Naik Muhammad Mahfuz (born 25 October 1944 – 18 December 1971) was a Pakistani military soldier and the ninth recipient of Pakistan's highest military award, Nishan-e-Haider. He was posthumously awarded for his gallant and valorous actions during the Indo-Pakistani War of 1971.He was born in Qutab Shahi Awan family.

==Early life==
Muhammad Mahfuz was born in Pind Malikan (now renamed Mahfuzabad in his honour) in Rawalpindi District, Punjab. He joined the Pakistan Army on 25 October 1962 as an infantry soldier.

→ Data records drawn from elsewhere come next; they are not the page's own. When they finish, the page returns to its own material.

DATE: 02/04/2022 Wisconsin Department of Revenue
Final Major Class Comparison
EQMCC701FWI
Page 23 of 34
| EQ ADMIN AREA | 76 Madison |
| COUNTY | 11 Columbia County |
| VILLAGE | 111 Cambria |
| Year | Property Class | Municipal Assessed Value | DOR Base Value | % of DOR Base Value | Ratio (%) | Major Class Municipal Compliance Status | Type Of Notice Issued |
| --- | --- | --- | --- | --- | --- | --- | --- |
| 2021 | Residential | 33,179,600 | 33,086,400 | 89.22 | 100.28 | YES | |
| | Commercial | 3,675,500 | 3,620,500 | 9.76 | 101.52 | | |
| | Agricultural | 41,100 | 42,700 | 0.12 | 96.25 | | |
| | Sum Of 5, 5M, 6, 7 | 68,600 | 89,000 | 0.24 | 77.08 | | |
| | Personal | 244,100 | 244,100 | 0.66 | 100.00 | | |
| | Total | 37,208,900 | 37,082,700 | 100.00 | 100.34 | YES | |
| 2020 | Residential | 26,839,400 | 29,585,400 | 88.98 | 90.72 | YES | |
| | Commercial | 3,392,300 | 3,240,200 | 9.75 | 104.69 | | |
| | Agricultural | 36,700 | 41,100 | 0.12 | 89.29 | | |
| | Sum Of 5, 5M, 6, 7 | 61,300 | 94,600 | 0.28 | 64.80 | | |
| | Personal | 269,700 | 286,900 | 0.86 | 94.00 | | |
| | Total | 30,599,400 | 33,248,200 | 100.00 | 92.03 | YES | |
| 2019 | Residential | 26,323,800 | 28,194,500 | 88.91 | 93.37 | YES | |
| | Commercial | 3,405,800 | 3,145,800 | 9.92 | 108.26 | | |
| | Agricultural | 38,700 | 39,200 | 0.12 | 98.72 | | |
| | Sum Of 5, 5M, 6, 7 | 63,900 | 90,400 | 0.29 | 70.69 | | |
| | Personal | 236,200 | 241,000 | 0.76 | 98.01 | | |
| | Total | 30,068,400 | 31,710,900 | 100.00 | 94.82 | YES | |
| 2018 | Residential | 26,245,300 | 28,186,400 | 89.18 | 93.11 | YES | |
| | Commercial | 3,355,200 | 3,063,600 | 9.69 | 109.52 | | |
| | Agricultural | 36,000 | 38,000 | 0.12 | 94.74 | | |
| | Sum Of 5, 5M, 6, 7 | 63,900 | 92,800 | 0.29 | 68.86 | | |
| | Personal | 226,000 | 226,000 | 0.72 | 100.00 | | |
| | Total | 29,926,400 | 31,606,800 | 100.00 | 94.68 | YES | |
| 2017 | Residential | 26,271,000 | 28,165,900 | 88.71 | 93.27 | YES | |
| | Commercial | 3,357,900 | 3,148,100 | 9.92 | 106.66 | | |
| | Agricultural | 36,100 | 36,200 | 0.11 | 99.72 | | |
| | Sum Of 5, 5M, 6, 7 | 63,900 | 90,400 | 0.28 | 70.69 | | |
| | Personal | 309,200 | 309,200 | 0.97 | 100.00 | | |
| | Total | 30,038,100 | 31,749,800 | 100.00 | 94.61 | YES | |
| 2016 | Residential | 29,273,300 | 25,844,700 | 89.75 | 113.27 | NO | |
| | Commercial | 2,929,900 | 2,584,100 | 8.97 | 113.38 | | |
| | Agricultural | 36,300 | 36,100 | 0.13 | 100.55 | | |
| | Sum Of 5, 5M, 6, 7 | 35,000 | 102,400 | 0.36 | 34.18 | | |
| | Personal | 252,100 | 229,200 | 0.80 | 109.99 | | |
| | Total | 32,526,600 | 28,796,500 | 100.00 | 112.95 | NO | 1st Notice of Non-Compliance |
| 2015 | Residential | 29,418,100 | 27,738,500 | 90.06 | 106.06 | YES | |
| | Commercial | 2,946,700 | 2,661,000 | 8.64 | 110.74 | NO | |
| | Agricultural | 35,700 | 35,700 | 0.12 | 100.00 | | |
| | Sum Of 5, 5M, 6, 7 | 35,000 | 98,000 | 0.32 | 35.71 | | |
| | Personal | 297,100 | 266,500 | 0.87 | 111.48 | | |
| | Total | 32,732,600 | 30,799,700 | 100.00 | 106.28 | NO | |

==Nishan-e-Haider action==
During the Indo-Pakistani War of 1971, a company of the 15th Punjab Regiment was under command of the 43 Punjab Regiment which was deployed in the Wagah-Attari sector along the Indian border. On 16 December 1971, Pakistan had signed instrument of surrender in Dhaka; while on 18 December 1971, during the attack on the enemy at Pul Kanjri post, his company was pinned down by enemy fire and his machine-gun was destroyed by an Indian shell. Company of 43 Punjab Regiment under the command of Major Subha Sadiq (also killed in the same battle), came for support and fought hard until the capture of the strategic town of Pul Kanjri. Even though Lance Naik Muhammad Mehfuz Shaheed, NH was wounded in his legs by shrapnel, he moved towards an enemy bunker, from whose gunfire had caused the death of many Pakistanis. Upon entering the bunker, he began strangling the enemy soldier who shot him, shortly after he was killed by another with a bayonet.

==Awards and decorations==
Immediately after the war was over, the Indian Army recognized his bravery and said that if he were in the Indian Army, they would award him the Vir Chakra. On 23 March 1972, Mahfooz was posthumously awarded the Nishan-e-Haider, the highest gallantry award of Pakistan.